Green’s Dictionary of Slang

come-off n.

[earlier use is SE]

(US) a result.

[[UK]Etherege She Would if She Cou’d V i: What a miraculous come off this is, Madam!].
[US]W.T. Thompson Chronicles of Pineville 82: Well [...] if that aint a nice come off, dadfetch me!
[US]L.W. Payne Jr ‘Word-List From East Alabama’ in DN III:v 359: pretty come-off, n. phr. An unfortunate circumstance, a regrettable condition. ‘It’s a pretty come-off that you are not ready for meetin’.’.
[US]F. Hurst ‘Heads’ in Humoresque 173: I should sit at home now since we got a new mouth to feed?
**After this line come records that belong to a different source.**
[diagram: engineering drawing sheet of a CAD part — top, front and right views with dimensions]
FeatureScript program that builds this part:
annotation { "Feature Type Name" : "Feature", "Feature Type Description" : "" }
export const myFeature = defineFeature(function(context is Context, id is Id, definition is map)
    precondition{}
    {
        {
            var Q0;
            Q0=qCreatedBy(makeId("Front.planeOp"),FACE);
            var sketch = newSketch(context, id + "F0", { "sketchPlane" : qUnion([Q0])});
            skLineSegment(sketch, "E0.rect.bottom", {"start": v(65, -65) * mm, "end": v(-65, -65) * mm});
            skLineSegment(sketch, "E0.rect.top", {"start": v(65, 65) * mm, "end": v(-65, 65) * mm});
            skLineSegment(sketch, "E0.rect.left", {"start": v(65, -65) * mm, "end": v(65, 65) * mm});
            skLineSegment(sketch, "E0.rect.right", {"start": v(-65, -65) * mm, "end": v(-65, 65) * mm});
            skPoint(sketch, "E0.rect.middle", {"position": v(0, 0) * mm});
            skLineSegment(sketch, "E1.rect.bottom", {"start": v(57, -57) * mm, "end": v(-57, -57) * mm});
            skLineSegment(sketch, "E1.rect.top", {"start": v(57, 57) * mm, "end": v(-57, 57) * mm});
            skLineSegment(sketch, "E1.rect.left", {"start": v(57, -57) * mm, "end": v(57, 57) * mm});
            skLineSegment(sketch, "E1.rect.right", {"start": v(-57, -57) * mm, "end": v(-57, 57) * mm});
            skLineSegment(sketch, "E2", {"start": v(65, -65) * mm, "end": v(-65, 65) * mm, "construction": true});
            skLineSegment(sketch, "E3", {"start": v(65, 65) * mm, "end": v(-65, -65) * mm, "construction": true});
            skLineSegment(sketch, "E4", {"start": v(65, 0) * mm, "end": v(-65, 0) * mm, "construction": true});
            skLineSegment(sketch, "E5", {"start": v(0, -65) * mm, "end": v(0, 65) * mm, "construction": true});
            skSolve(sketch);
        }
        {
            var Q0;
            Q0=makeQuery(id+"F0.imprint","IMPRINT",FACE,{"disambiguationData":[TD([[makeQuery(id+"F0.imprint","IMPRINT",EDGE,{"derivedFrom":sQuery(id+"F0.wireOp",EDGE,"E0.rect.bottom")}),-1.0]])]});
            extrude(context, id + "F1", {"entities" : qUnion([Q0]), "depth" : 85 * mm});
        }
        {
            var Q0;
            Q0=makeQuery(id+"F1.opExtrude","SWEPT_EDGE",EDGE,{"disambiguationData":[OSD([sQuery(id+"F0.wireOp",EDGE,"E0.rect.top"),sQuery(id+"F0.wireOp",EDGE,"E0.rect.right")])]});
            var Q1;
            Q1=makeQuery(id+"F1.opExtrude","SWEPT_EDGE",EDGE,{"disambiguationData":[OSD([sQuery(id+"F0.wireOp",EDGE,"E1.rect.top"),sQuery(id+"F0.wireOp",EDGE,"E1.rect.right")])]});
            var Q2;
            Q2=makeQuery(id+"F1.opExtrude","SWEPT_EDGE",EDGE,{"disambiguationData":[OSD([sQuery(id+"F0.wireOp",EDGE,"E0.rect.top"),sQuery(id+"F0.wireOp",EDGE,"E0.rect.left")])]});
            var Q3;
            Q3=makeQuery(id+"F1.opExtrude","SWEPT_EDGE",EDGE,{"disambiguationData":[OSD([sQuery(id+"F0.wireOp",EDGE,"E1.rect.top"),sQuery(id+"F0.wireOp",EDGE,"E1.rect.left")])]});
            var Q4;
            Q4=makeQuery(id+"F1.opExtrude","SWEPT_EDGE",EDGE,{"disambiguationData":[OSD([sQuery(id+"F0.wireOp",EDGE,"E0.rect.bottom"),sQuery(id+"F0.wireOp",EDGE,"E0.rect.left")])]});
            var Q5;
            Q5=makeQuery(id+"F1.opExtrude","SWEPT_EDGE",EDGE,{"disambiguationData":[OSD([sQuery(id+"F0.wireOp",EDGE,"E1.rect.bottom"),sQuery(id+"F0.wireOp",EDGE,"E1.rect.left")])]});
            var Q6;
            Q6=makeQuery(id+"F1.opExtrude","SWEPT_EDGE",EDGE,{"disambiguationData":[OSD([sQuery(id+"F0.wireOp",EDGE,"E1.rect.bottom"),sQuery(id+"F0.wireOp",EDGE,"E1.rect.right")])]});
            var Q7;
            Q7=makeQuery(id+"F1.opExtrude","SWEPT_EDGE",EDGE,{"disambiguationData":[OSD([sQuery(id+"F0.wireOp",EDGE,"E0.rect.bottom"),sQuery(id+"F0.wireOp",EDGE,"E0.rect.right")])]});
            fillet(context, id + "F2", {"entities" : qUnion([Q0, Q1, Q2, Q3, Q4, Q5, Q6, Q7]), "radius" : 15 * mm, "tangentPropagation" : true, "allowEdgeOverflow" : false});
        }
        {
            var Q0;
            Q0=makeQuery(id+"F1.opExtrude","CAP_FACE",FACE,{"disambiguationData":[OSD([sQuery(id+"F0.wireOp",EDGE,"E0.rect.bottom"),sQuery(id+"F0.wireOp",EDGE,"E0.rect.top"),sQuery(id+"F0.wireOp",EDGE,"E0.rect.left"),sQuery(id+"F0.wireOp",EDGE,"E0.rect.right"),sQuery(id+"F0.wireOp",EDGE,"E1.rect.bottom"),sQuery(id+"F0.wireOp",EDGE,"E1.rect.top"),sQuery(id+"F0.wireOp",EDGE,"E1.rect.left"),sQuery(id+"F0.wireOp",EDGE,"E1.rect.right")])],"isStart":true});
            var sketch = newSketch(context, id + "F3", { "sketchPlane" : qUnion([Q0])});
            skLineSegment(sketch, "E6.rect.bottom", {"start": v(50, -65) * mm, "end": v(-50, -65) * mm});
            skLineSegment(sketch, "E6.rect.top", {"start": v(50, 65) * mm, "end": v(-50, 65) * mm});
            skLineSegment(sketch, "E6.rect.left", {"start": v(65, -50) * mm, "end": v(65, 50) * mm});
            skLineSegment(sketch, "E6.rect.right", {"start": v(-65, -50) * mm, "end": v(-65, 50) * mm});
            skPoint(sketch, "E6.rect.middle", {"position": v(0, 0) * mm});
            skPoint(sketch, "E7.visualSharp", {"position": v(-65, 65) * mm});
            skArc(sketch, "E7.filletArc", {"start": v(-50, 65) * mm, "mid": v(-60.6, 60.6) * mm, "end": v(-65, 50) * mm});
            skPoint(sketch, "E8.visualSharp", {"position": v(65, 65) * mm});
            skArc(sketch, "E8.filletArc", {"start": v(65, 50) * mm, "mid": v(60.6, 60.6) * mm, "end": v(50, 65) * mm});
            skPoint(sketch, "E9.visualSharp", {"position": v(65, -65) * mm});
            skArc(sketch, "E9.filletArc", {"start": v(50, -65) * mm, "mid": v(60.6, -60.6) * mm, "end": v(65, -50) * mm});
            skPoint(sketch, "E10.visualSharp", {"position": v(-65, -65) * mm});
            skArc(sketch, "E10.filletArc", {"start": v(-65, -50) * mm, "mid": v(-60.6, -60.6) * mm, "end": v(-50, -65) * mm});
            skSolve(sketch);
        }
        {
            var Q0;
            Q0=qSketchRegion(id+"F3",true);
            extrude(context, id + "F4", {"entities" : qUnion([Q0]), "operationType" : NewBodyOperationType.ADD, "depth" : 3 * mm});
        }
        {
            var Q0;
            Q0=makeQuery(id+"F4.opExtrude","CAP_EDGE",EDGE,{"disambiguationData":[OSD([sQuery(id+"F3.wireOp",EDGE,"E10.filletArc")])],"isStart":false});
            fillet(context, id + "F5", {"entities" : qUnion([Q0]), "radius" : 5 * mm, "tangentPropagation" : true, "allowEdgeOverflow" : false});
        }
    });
That would be a fine come-off!
[US]V.F. Nelson Prison Days and Nights 27: The four coons wind up getting [...] twenty-five years. Ain’t that a swell come-off?
[US]Z.N. Hurston Seraph on the Suwanee (1995) 657: That would be a hot come-off when we don’t even know where we are going to be ourselves.
[US]Goldin et al. DAUL 47/1: Come-off. A happening; an event; an outcome.
[US](con. 1928) J. Breslin Damon Runyon (1992) 269: There’s been a comeoff.